REQUIRED ACTION>
Output every one of these lines as a Markdown table with two columns, No. and Line. Number the rows in order and leave out any blank lines.
──────── DATASET CONTENT ────────
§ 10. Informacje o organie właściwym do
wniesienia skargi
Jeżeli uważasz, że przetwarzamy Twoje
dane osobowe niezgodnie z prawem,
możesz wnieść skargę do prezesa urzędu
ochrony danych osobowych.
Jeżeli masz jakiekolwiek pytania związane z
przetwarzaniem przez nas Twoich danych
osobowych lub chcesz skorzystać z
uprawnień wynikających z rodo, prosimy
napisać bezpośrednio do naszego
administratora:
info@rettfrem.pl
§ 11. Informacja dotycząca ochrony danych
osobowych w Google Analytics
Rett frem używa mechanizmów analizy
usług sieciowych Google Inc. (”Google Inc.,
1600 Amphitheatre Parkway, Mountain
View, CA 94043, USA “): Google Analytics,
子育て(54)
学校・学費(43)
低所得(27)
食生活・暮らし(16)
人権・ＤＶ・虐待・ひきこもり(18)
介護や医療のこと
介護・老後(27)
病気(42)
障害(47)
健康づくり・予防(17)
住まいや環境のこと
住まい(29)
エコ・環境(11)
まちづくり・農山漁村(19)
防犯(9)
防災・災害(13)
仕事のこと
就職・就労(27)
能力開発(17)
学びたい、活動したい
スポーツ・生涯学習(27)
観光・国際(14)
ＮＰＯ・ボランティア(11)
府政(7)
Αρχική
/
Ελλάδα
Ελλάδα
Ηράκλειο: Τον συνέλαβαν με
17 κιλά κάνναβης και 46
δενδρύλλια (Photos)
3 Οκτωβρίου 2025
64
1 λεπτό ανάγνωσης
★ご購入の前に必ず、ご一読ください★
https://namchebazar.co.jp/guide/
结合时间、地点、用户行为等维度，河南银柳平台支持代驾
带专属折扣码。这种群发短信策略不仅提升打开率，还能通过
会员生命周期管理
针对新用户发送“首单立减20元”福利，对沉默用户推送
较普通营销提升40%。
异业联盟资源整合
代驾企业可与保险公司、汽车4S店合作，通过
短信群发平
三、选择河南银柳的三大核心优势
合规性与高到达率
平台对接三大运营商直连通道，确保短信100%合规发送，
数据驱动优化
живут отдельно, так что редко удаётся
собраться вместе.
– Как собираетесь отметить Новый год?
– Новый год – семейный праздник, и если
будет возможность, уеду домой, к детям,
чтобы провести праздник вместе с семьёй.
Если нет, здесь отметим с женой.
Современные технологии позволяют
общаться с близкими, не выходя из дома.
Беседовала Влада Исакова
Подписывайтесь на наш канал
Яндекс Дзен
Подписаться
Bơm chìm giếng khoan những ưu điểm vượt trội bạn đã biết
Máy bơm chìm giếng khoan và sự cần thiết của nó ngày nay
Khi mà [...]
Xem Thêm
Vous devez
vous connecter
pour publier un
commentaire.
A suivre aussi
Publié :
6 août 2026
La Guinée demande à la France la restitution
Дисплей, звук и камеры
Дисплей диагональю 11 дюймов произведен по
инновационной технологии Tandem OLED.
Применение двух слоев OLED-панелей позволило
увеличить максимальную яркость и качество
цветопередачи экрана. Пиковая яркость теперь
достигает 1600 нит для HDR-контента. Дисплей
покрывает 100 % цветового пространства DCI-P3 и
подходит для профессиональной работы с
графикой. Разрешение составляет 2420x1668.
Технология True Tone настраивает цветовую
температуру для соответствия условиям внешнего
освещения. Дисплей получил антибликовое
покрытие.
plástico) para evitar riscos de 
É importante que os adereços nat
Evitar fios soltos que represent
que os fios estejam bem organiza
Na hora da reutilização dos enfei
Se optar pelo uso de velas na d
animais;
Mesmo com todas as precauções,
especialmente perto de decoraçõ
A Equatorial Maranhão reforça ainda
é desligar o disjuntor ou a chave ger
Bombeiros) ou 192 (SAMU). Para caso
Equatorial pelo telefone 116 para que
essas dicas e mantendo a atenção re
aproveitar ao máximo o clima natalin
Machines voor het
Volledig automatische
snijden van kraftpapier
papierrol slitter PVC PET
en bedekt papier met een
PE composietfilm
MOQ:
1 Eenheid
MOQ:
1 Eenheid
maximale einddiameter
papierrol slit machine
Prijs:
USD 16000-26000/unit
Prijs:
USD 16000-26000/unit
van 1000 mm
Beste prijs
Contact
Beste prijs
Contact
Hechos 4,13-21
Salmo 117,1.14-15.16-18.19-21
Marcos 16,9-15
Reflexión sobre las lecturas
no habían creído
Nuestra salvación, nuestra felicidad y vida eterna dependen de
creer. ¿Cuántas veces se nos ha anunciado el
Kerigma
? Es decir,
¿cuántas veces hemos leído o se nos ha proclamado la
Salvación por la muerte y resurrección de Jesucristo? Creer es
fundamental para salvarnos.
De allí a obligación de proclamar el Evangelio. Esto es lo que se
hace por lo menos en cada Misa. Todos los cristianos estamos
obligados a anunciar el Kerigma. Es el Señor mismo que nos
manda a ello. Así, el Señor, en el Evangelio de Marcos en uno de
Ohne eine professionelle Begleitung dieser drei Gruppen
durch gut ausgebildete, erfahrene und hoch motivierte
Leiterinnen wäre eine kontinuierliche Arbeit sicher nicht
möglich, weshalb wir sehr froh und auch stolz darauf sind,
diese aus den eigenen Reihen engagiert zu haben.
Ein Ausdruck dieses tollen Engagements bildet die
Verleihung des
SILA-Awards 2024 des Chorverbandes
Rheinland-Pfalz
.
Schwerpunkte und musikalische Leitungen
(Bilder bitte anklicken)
────────
TASK RESPONSE>
| No. | Line |
|---|---|
| 1 | § 10. Informacje o organie właściwym do |
| 2 | wniesienia skargi |
| 3 | Jeżeli uważasz, że przetwarzamy Twoje |
| 4 | dane osobowe niezgodnie z prawem, |
| 5 | możesz wnieść skargę do prezesa urzędu |
| 6 | ochrony danych osobowych. |
| 7 | Jeżeli masz jakiekolwiek pytania związane z |
| 8 | przetwarzaniem przez nas Twoich danych |
| 9 | osobowych lub chcesz skorzystać z |
| 10 | uprawnień wynikających z rodo, prosimy |
| 11 | napisać bezpośrednio do naszego |
| 12 | administratora: |
| 13 | info@rettfrem.pl |
| 14 | § 11. Informacja dotycząca ochrony danych |
| 15 | osobowych w Google Analytics |
| 16 | Rett frem używa mechanizmów analizy |
| 17 | usług sieciowych Google Inc. (”Google Inc., |
| 18 | 1600 Amphitheatre Parkway, Mountain |
| 19 | View, CA 94043, USA “): Google Analytics, |
| 20 | 子育て(54) |
| 21 | 学校・学費(43) |
| 22 | 低所得(27) |
| 23 | 食生活・暮らし(16) |
| 24 | 人権・ＤＶ・虐待・ひきこもり(18) |
| 25 | 介護や医療のこと |
| 26 | 介護・老後(27) |
| 27 | 病気(42) |
| 28 | 障害(47) |
| 29 | 健康づくり・予防(17) |
| 30 | 住まいや環境のこと |
| 31 | 住まい(29) |
| 32 | エコ・環境(11) |
| 33 | まちづくり・農山漁村(19) |
| 34 | 防犯(9) |
| 35 | 防災・災害(13) |
| 36 | 仕事のこと |
| 37 | 就職・就労(27) |
| 38 | 能力開発(17) |
| 39 | 学びたい、活動したい |
| 40 | スポーツ・生涯学習(27) |
| 41 | 観光・国際(14) |
| 42 | ＮＰＯ・ボランティア(11) |
| 43 | 府政(7) |
| 44 | Αρχική |
| 45 | / |
| 46 | Ελλάδα |
| 47 | Ελλάδα |
| 48 | Ηράκλειο: Τον συνέλαβαν με |
| 49 | 17 κιλά κάνναβης και 46 |
| 50 | δενδρύλλια (Photos) |
| 51 | 3 Οκτωβρίου 2025 |
| 52 | 64 |
| 53 | 1 λεπτό ανάγνωσης |
| 54 | ★ご購入の前に必ず、ご一読ください★ |
| 55 | https://namchebazar.co.jp/guide/ |
| 56 | 结合时间、地点、用户行为等维度，河南银柳平台支持代驾 |
| 57 | 带专属折扣码。这种群发短信策略不仅提升打开率，还能通过 |
| 58 | 会员生命周期管理 |
| 59 | 针对新用户发送“首单立减20元”福利，对沉默用户推送 |
| 60 | 较普通营销提升40%。 |
| 61 | 异业联盟资源整合 |
| 62 | 代驾企业可与保险公司、汽车4S店合作，通过 |
| 63 | 短信群发平 |
| 64 | 三、选择河南银柳的三大核心优势 |
| 65 | 合规性与高到达率 |
| 66 | 平台对接三大运营商直连通道，确保短信100%合规发送， |
| 67 | 数据驱动优化 |
| 68 | живут отдельно, так что редко удаётся |
| 69 | собраться вместе. |
| 70 | – Как собираетесь отметить Новый год? |
| 71 | – Новый год – семейный праздник, и если |
| 72 | будет возможность, уеду домой, к детям, |
| 73 | чтобы провести праздник вместе с семьёй. |
| 74 | Если нет, здесь отметим с женой. |
| 75 | Современные технологии позволяют |
| 76 | общаться с близкими, не выходя из дома. |
| 77 | Беседовала Влада Исакова |
| 78 | Подписывайтесь на наш канал |
| 79 | Яндекс Дзен |
| 80 | Подписаться |
| 81 | Bơm chìm giếng khoan những ưu điểm vượt trội bạn đã biết |
| 82 | Máy bơm chìm giếng khoan và sự cần thiết của nó ngày nay |
| 83 | Khi mà [...] |
| 84 | Xem Thêm |
| 85 | Vous devez |
| 86 | vous connecter |
| 87 | pour publier un |
| 88 | commentaire. |
| 89 | A suivre aussi |
| 90 | Publié : |
| 91 | 6 août 2026 |
| 92 | La Guinée demande à la France la restitution |
| 93 | Дисплей, звук и камеры |
| 94 | Дисплей диагональю 11 дюймов произведен по |
| 95 | инновационной технологии Tandem OLED. |
| 96 | Применение двух слоев OLED-панелей позволило |
| 97 | увеличить максимальную яркость и качество |
| 98 | цветопередачи экрана. Пиковая яркость теперь |
| 99 | достигает 1600 нит для HDR-контента. Дисплей |
| 100 | покрывает 100 % цветового пространства DCI-P3 и |
| 101 | подходит для профессиональной работы с |
| 102 | графикой. Разрешение составляет 2420x1668. |
| 103 | Технология True Tone настраивает цветовую |
| 104 | температуру для соответствия условиям внешнего |
| 105 | освещения. Дисплей получил антибликовое |
| 106 | покрытие. |
| 107 | plástico) para evitar riscos de  |
| 108 | É importante que os adereços nat |
| 109 | Evitar fios soltos que represent |
| 110 | que os fios estejam bem organiza |
| 111 | Na hora da reutilização dos enfei |
| 112 | Se optar pelo uso de velas na d |
| 113 | animais; |
| 114 | Mesmo com todas as precauções, |
| 115 | especialmente perto de decoraçõ |
| 116 | A Equatorial Maranhão reforça ainda |
| 117 | é desligar o disjuntor ou a chave ger |
| 118 | Bombeiros) ou 192 (SAMU). Para caso |
| 119 | Equatorial pelo telefone 116 para que |
| 120 | essas dicas e mantendo a atenção re |
| 121 | aproveitar ao máximo o clima natalin |
| 122 | Machines voor het |
| 123 | Volledig automatische |
| 124 | snijden van kraftpapier |
| 125 | papierrol slitter PVC PET |
| 126 | en bedekt papier met een |
| 127 | PE composietfilm |
| 128 | MOQ: |
| 129 | 1 Eenheid |
| 130 | MOQ: |
| 131 | 1 Eenheid |
| 132 | maximale einddiameter |
| 133 | papierrol slit machine |
| 134 | Prijs: |
| 135 | USD 16000-26000/unit |
| 136 | Prijs: |
| 137 | USD 16000-26000/unit |
| 138 | van 1000 mm |
| 139 | Beste prijs |
| 140 | Contact |
| 141 | Beste prijs |
| 142 | Contact |
| 143 | Hechos 4,13-21 |
| 144 | Salmo 117,1.14-15.16-18.19-21 |
| 145 | Marcos 16,9-15 |
| 146 | Reflexión sobre las lecturas |
| 147 | no habían creído |
| 148 | Nuestra salvación, nuestra felicidad y vida eterna dependen de |
| 149 | creer. ¿Cuántas veces se nos ha anunciado el |
| 150 | Kerigma |
| 151 | ? Es decir, |
| 152 | ¿cuántas veces hemos leído o se nos ha proclamado la |
| 153 | Salvación por la muerte y resurrección de Jesucristo? Creer es |
| 154 | fundamental para salvarnos. |
| 155 | De allí a obligación de proclamar el Evangelio. Esto es lo que se |
| 156 | hace por lo menos en cada Misa. Todos los cristianos estamos |
| 157 | obligados a anunciar el Kerigma. Es el Señor mismo que nos |
| 158 | manda a ello. Así, el Señor, en el Evangelio de Marcos en uno de |
| 159 | Ohne eine professionelle Begleitung dieser drei Gruppen |
| 160 | durch gut ausgebildete, erfahrene und hoch motivierte |
| 161 | Leiterinnen wäre eine kontinuierliche Arbeit sicher nicht |
| 162 | möglich, weshalb wir sehr froh und auch stolz darauf sind, |
| 163 | diese aus den eigenen Reihen engagiert zu haben. |
| 164 | Ein Ausdruck dieses tollen Engagements bildet die |
| 165 | Verleihung des |
| 166 | SILA-Awards 2024 des Chorverbandes |
| 167 | Rheinland-Pfalz |
| 168 | . |
| 169 | Schwerpunkte und musikalische Leitungen |
| 170 | (Bilder bitte anklicken) |